Open azure-pipelines.yml, wijzig de
minorVersion
van0
in1
en sla het bestand op.minorVersion: '1'
Hier stoten we de versie van 1.0.0 naar 1.1.0 om de wijziging duidelijk te maken. In de praktijk volgt u het versiebeheerschema voor het soort pakket waarmee u werkt.
Bijvoorbeeld, volgens Semantic Versioning geeft het verhogen van de minder belangrijke versie naar 1 (1.1.0) aan dat het pakket compatibel is met apps die versie 1.0.0 van dat pakket gebruiken. Degenen die het pakket gebruiken, kunnen hun app vervolgens wijzigen om gebruik te maken van nieuwe functies.
Populaire opensource-projecten bieden documentatie in de vorm van een changelog waarin de wijzigingen in elke versie worden uitgelegd en hoe u kunt migreren van de ene primaire versie naar de volgende.
Uw wijzigingen faseren, doorvoeren en pushen:
git add . git commit -m "Add GameStyle property" git push origin add-game-style
Ga vanuit Microsoft Azure Pipelines naar het Tailspin.SpaceGame.Web.Models project en bekijk de builduitvoering.
Open het tabblad Artefacten en noteer de nieuwe versie. Maak je niet druk; uw oude versie is er nog steeds voor projecten die er nog steeds naar verwijzen.
Zoals u eerder hebt gedaan, schrijft u de nieuwe versie voor de volgende les op.
Verwijzen naar de nieuwe versie van het modelpakket
Wijzig nu het project Tailspin.SpaceGame.Web om de nieuwe versie van het Tailspin.SpaceGame.Web.Models-pakket te gebruiken.
Hier werkt u vanuit de kopie van Visual Studio Code voor het project Space Game web-app, Tailspin.SpaceGame.Web.
Open vanuit Visual Studio Code Tailspin.SpaceGame.Web.csprojen wijzig
PackageReference
in het versienummer van het Tailspin.SpaceGame.Web.Models pakket dat u in Azure Artifacts hebt gemaakt.
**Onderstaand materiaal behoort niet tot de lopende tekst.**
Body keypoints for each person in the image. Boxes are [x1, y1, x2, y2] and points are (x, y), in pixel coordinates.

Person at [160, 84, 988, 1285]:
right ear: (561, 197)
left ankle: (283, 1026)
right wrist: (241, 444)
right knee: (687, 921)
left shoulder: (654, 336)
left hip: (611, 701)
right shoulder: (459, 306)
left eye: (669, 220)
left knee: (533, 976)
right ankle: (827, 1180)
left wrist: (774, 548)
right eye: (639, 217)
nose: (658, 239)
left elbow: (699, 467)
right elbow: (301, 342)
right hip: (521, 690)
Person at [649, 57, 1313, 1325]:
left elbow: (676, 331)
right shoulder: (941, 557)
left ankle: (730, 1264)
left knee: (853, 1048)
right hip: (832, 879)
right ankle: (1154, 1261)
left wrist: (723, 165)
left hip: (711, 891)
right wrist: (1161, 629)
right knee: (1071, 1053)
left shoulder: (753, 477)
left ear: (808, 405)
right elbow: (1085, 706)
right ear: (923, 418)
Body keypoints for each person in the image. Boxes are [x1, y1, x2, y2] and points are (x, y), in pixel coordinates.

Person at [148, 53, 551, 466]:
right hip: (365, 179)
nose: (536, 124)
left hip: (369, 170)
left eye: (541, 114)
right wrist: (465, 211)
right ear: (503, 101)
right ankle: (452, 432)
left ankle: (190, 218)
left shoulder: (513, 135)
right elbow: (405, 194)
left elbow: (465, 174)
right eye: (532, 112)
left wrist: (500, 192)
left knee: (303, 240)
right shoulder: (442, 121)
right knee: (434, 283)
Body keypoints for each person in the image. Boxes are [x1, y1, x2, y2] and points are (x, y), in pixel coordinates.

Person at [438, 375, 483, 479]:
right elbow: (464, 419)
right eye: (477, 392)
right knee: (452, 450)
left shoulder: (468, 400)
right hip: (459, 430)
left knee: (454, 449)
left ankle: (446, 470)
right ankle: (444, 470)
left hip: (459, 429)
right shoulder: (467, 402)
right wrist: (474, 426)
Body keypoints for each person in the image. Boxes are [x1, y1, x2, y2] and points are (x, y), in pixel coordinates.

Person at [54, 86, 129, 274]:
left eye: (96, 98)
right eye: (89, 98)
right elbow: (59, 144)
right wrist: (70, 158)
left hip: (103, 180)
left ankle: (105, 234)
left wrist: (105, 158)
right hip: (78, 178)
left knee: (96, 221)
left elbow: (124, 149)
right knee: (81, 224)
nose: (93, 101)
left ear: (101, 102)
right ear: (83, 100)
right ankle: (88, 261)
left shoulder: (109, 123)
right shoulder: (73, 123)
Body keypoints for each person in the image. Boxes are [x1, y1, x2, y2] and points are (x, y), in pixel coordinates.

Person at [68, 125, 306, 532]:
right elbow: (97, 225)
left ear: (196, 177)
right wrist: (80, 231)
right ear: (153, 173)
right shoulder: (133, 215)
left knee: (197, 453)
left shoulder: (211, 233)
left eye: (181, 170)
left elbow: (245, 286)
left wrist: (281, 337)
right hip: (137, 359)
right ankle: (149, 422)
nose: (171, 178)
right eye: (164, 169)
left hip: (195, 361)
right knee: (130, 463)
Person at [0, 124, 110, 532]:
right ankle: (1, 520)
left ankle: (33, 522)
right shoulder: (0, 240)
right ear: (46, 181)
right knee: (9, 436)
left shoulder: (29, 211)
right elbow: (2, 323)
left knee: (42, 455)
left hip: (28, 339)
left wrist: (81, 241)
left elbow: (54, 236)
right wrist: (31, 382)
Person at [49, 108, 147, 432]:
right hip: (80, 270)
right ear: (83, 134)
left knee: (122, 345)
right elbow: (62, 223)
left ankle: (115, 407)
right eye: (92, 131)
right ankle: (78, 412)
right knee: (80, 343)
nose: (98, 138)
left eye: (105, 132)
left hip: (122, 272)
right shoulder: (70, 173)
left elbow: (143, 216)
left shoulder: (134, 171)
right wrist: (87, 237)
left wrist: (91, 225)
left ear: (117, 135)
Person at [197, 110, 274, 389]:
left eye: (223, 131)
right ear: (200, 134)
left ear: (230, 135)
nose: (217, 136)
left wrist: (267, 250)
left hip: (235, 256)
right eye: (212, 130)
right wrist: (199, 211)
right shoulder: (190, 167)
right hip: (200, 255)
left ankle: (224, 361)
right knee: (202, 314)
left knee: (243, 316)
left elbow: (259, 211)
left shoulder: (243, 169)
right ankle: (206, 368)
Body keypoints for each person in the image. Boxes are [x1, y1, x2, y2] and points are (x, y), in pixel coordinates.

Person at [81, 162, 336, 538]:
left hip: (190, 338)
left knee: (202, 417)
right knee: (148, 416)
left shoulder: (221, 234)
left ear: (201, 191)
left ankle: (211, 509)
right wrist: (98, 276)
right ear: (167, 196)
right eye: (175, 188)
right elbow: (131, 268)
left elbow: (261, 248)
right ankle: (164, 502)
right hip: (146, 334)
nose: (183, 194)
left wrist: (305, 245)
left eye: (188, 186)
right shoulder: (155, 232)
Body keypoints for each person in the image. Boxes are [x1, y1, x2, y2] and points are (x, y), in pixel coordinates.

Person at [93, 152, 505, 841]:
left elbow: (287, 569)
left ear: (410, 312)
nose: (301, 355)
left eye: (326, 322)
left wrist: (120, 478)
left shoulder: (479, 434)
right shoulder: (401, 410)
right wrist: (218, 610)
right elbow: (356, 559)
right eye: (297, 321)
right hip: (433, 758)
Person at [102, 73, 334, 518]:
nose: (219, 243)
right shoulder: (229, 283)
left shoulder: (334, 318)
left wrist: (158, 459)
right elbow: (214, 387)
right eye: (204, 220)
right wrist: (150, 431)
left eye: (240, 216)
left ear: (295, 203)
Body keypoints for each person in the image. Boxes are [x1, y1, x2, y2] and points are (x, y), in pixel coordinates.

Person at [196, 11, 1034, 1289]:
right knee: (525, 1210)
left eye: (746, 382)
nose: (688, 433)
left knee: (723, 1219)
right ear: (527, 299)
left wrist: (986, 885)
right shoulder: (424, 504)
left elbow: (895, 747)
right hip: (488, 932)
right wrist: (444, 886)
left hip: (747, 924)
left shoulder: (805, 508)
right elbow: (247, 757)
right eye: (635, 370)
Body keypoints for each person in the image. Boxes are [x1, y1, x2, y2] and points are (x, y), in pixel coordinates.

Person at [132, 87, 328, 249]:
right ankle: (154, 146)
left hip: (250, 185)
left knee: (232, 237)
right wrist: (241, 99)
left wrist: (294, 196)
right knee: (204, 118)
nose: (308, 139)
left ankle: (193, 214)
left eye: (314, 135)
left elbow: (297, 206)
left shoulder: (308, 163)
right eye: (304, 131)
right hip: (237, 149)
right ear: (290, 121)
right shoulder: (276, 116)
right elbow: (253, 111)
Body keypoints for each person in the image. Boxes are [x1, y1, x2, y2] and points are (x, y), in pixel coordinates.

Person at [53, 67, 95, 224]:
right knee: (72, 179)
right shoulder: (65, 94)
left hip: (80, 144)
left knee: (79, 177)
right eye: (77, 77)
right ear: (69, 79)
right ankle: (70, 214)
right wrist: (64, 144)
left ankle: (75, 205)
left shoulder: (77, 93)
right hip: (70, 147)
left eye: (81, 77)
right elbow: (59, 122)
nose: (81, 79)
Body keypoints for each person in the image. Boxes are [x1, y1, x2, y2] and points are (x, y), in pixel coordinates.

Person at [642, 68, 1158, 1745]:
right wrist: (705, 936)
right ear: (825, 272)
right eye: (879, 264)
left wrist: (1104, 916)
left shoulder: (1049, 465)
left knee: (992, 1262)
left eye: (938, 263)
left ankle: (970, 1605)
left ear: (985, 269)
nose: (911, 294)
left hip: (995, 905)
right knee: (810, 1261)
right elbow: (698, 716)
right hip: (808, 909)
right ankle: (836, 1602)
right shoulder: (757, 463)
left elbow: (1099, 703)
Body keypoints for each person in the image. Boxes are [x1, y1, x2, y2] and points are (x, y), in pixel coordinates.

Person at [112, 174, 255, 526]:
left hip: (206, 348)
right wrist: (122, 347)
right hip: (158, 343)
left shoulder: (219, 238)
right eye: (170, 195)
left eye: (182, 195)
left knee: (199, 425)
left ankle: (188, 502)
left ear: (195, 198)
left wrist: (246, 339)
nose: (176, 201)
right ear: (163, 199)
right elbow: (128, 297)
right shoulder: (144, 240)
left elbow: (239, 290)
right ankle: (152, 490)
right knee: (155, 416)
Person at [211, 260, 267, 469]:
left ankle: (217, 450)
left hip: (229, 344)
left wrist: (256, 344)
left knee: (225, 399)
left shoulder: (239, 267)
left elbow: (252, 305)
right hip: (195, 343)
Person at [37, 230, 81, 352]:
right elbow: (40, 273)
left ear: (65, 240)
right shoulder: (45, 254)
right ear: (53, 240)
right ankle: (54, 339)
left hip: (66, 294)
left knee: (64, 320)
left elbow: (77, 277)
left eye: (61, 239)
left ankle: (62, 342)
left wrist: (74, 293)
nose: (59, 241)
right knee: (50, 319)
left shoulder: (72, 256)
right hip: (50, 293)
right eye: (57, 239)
Sla het bestand vervolgens op.Hier volgt een voorbeeld:
<PackageReference Include="Tailspin.SpaceGame.Web.Models" Version="1.1.0-CI-20210528-202436" />
Als Visual Studio Code u vraagt om pakketten te herstellen, kunt u dat bericht veilig negeren. Ter beknoptheid bouwen we de web-app niet lokaal.
Vanuit de terminal kunt u de wijzigingen faseren, doorvoeren en pushen.
git add . git commit -m "Bump Models package to 1.1.0" git push origin models-package
Ga vanuit Azure Pipelines naar het project mslearn-tailspin-spacegame-web en bekijk het buildproces.
U ziet in de build-uitvoer dat de meest recente afhankelijkheid wordt opgehaald, dat de app wordt gebouwd en dat het artefact voor de webapp wordt gepubliceerd.